Frequent references to the contemporary New York art world suggest that it’s comprised of competing and often intersecting forces: a slick, corporate system is pitted against underground, romanticized drug cultures. When Syd pitches Lucy’s work to Frame, the editors jump at the chance to revive her career by offering her the cover. As executive editor Dominique (Anh Duong) puts it to Lucy, “You have a cultural currency we’d like to explore with you.” The artist mocks such language and attitude. Reluctantly, she takes the assignment, but only if Syd is her editor.
Sealing their working relationship with a long overdue first kiss, Lucy and Syd are interrupted by Greta’s overdose, in the same bath that had leaked into Syd’s apartment. (Along with the underwater photos, Greta’s near-death experience cements Cholodenko’s reference to Greta as a “washed up actress.”) Syd resuscitates her, her first kiss with Lucy ironically sealed by Greta’s rescue operation. Syd returns to her downstairs apartment drenched, and James suspects Lucy made her wet. Indeed, as the film was shot during a New York heat wave, Cholodenko notes that the sweat frequently visible on Sheedy and Mitchell is real. Where other lesbian-themed films might ride the sweat-stained cliché for all it’s worth, Cholodenko instead shows restraint, offsetting Lucy’s world-weary, sexually fluent “top” to Syd’s straight nervousness.

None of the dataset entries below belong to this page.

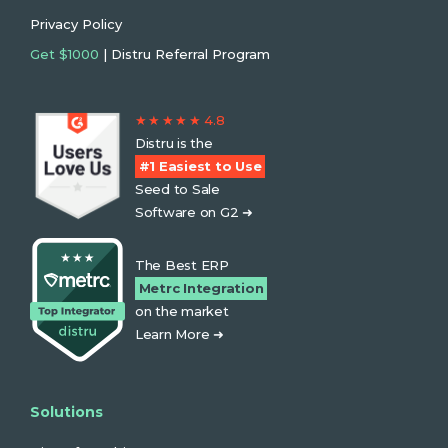
Privacy Policy
Get $1000
| Distru Referral Program
★ ★ ★ ★ ★ 4.8
Distru is the
#1 Easiest to Use
Seed to Sale
Software on G2 ➜
The Best ERP
Metrc Integration
on the market
Learn More ➜
Solutions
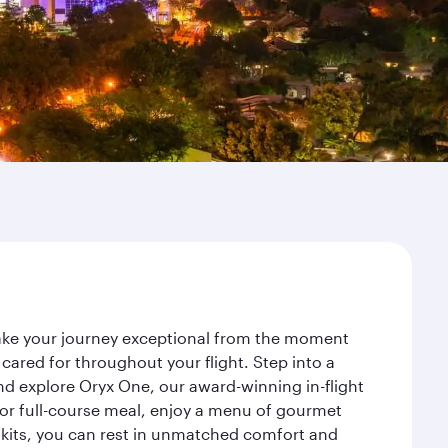
make your journey exceptional from the moment
ared for throughout your flight. Step into a
nd explore Oryx One, our award-winning in-flight
or full-course meal, enjoy a menu of gourmet
y kits, you can rest in unmatched comfort and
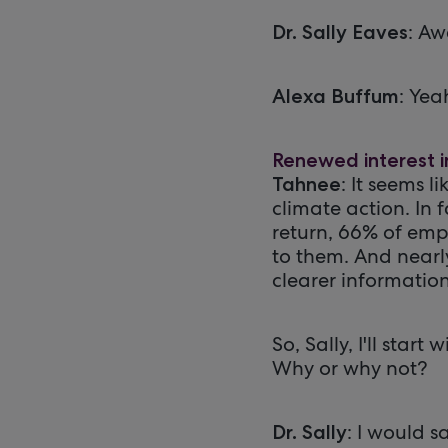
: Aw
Dr. Sally Eaves
: Yea
Alexa Buffum
Renewed interest i
: It seems 
Tahnee
climate action. In 
return, 66% of emp
to them. And nearl
clearer information
So, Sally, I'll sta
Why or why not?
: I would 
Dr. Sally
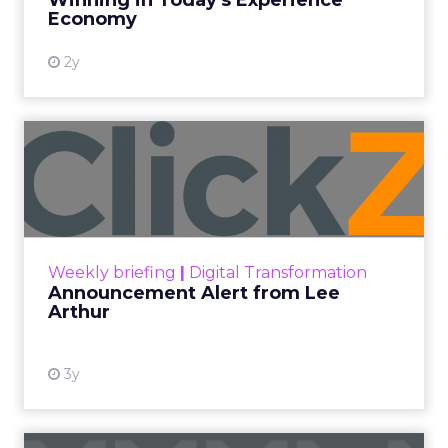
Winning in Today's Experience
View resource
Economy
2y
Announcement Alert from
Lee Arthur
Announcement Alert!! Read More
View resource
Weekly briefing
|
Digital Transformation
Announcement Alert from Lee
Arthur
3y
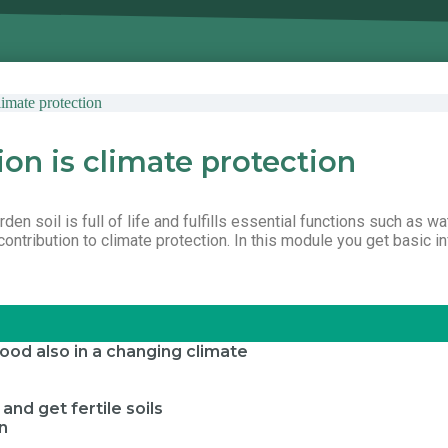
imate protection
ion is climate protection
en soil is full of life and fulfills essential functions such as wat
ntribution to climate protection. In this module you get basic in
 food also in a changing climate
nd get fertile soils
on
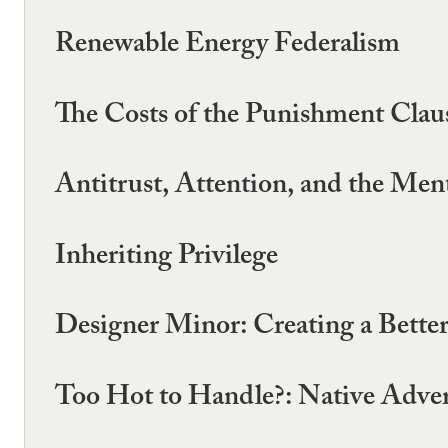
Renewable Energy Federalism
The Costs of the Punishment Clau
Antitrust, Attention, and the Ment
Inheriting Privilege
Designer Minor: Creating a Bette
Too Hot to Handle?: Native Adver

High Art‘s murky, sweat-stained atmosphere is most authentic during the frequently claustrophobic drug binges in Lucy’s apartment. During these scenes, Tami Reiker’s cinematography blurs edges, moves slowly, and heightens color. Bytes of loopy, “improvised” conversation share audibility with Shudder to Think’s brilliantly minimal electro-trance score. Along with the stoned performances — of which Clarkson’s tragicomic Greta is a highlight — the cinematography and music simulate what Cholodenko calls “a heroinized affect.” (During her commentary, she frequently uses the words “affect,” “affecting,” and “affected”).
Most “affecting” is the way High Art still holds up as the most accomplished queer film made in the late ’90s. Considering the early part of the decade saw an independent wave of New Queer films that was barely sustained later, I would argue that High Art was the last sophisticated indie queer film, and certainly superior to Cholodenko’s uneven studio follow-up, Laurel Canyon (2002). Queer quality aside, Cholodenko must also be commended for casting Aussie Radha Mitchell in her first international role, and for staging Ally Sheedy’s comeback, however brief it turned out to be.